> **Given entries**:
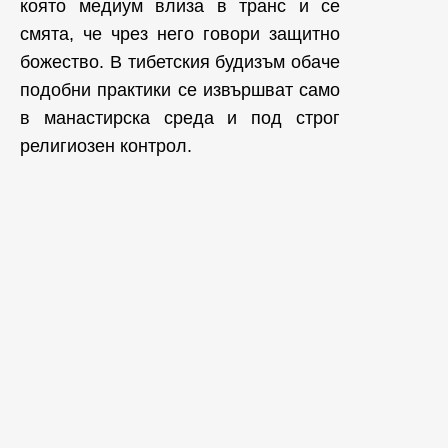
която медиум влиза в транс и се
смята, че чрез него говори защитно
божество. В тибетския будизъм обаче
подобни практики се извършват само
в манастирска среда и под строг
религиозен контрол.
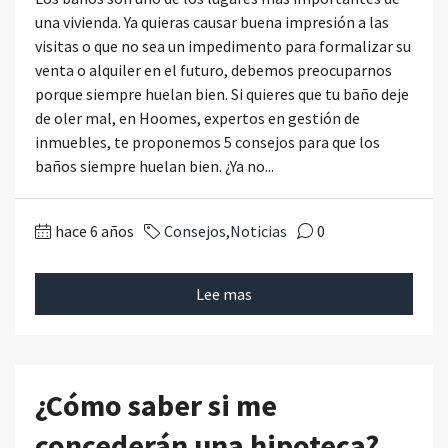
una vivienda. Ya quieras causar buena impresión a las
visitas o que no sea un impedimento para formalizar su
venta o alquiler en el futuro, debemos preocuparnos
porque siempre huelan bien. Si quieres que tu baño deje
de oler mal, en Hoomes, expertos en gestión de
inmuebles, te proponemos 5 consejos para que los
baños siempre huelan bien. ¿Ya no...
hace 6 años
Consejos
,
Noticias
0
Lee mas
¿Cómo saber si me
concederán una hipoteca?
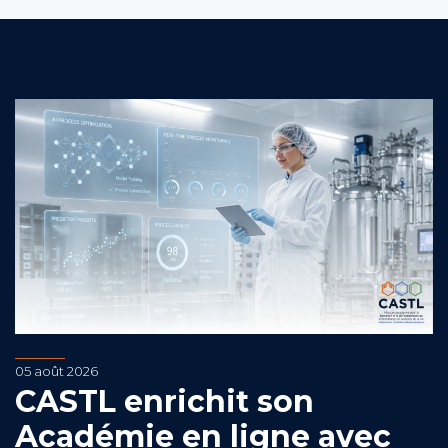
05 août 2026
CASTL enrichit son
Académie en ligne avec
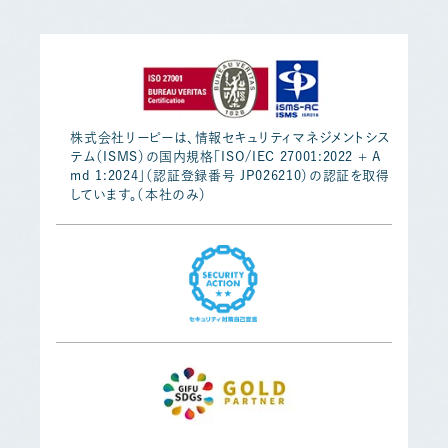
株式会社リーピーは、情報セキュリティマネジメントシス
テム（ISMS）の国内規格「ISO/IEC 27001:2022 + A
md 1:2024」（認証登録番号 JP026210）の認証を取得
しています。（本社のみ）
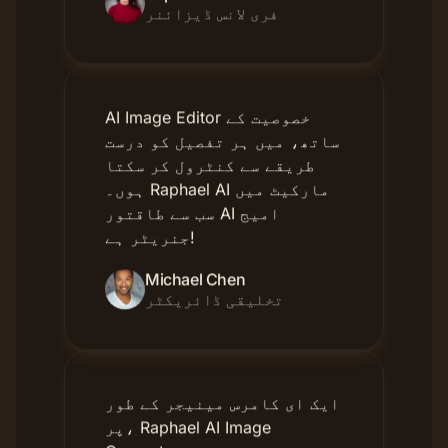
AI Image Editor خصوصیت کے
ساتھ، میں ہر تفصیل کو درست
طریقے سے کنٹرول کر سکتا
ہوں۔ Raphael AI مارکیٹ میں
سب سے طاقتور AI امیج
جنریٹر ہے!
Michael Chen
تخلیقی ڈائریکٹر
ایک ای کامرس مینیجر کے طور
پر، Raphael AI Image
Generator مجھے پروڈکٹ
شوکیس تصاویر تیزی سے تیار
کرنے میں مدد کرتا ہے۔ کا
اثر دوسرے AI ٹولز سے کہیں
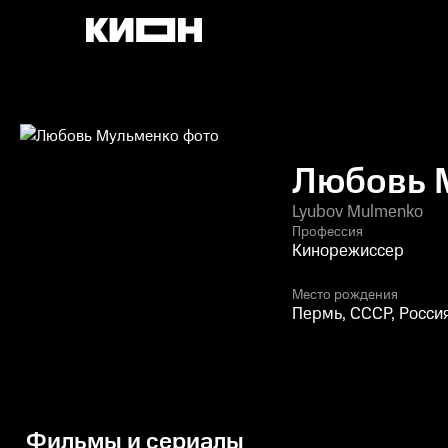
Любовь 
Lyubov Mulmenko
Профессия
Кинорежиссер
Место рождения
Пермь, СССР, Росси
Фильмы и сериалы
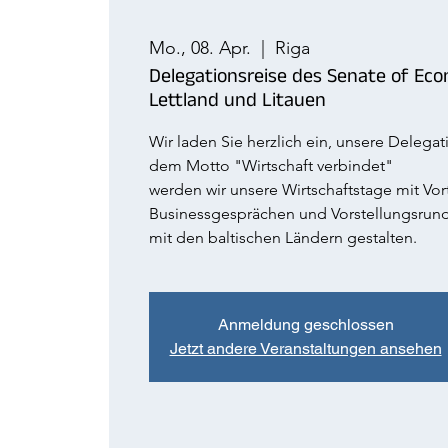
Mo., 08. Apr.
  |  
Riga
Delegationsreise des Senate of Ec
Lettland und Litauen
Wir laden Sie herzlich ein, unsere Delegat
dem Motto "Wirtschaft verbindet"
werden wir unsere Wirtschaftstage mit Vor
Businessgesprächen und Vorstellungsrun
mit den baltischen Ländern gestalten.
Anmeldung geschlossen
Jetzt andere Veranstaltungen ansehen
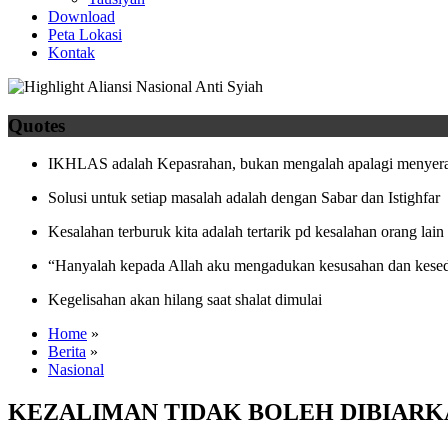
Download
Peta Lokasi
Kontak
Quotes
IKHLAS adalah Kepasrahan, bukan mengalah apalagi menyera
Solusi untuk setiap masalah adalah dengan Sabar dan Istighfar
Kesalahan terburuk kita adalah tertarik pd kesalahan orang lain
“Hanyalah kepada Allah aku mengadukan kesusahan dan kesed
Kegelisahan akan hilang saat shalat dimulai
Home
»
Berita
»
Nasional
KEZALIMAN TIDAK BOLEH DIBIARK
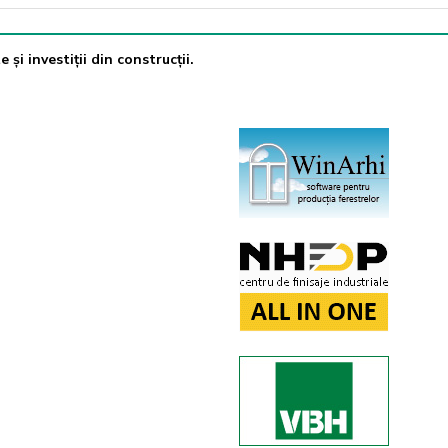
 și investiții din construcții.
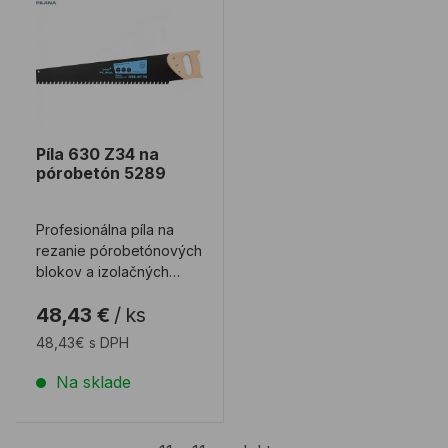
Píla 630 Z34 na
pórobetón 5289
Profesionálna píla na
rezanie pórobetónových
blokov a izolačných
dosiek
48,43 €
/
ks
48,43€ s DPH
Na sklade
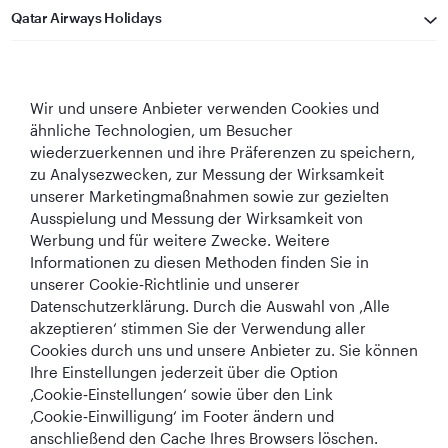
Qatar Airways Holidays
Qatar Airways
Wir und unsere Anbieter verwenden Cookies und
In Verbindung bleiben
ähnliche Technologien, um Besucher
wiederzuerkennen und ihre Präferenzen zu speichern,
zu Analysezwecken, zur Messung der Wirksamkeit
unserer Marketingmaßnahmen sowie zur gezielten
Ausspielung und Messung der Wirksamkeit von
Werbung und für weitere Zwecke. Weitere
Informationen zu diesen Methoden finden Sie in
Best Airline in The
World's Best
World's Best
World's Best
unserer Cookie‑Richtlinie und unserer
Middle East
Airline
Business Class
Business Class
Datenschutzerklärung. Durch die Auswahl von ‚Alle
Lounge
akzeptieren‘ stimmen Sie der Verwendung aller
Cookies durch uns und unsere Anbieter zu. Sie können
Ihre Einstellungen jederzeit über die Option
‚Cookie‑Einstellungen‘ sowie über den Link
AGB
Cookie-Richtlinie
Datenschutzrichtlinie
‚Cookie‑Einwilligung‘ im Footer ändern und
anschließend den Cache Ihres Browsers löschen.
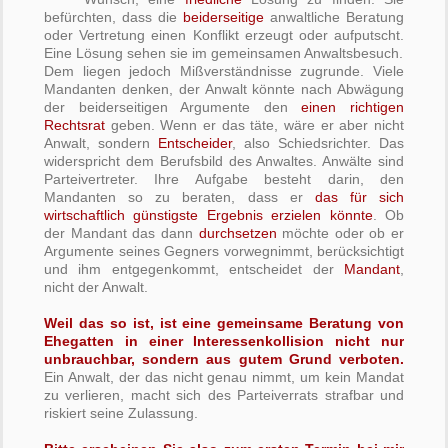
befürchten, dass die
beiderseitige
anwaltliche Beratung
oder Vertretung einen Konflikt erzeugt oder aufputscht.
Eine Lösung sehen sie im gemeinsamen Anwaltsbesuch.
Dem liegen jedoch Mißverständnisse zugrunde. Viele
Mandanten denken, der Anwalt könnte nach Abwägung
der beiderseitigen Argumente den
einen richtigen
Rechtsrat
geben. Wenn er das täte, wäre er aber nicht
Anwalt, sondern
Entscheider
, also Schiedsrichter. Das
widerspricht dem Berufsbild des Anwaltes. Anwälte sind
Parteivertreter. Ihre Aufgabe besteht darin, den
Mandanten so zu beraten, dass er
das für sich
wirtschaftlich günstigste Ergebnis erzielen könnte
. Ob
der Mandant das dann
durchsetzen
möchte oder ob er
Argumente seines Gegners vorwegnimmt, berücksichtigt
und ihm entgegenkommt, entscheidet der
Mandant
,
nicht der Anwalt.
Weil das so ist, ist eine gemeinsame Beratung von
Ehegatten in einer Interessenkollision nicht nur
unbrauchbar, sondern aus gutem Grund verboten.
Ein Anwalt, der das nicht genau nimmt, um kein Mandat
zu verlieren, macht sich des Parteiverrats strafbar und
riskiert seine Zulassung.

> **Exercise**: Each line above that includes "adalah" should be shown.

> **Response to the task**:
IKHLAS adalah Kepasrahan, bukan mengalah apalagi menyera
Solusi untuk setiap masalah adalah dengan Sabar dan Istighfar
Kesalahan terburuk kita adalah tertarik pd kesalahan orang lain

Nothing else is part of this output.